A. CD11c⁺ DCs were derived using GM-CSF at 20 ng/ml. B. Expression of BIC (top) and mature miR-155 (bottom) before and after 20 hours of LPS stimulation (100 ng/ml) was assayed using qPCR. C. Total RNA was next used for a microarray analysis to determine mRNA expression differences between Mir155^+/+ and Mir155^−/− LPS treated DCs. Several selected targets of miR-155 were expressed in higher amounts in Mir155^−/− DCs, while a subset of selected proinflammatory cytokines were expressed at lower amounts. Red = higher expression and Green = lower expression in the Mir155^−/− vs. Mir155^+/+ DCs. D. Expression of SHIP1 and SOCS1 mRNAs was assessed by qPCR and by Western blotting (n=3). E. qPCR was also used to assay expression of IL-23 p19, IL-6, IL-12p40 and TNF-α mRNA amounts (n=3). Data represent two independent experiments. F. Concentrations of the cytokines from (E) in the culture supernatants were determined by ELISAs (n=3).
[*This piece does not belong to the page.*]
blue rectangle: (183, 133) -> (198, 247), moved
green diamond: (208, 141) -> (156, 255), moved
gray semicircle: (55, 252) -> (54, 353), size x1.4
Data represent two independent experiments. G. GM-CSF-derived DCs overexpressing miR-155, a miR-155 “seed” mutant or a control vector were stimulated with LPS for 20 hours and expression of IL-23 p19, IL-6, IL- 12p40 and TNF-α mRNA was assayed by qPCR. Data represent two independent experiments. H. Proliferation of 2D2 or OT2 CD4⁺ T cells in response to their respective antigens presented by WT or Mir155^−/− DCs was assessed by assaying ³[H] thymidine incorporation (n=3). Data represent two independent experiments. Error bars represent +/−SEM and * denotes statistical significance with a p value of <0.05 according to a student’s two-tailed t-test.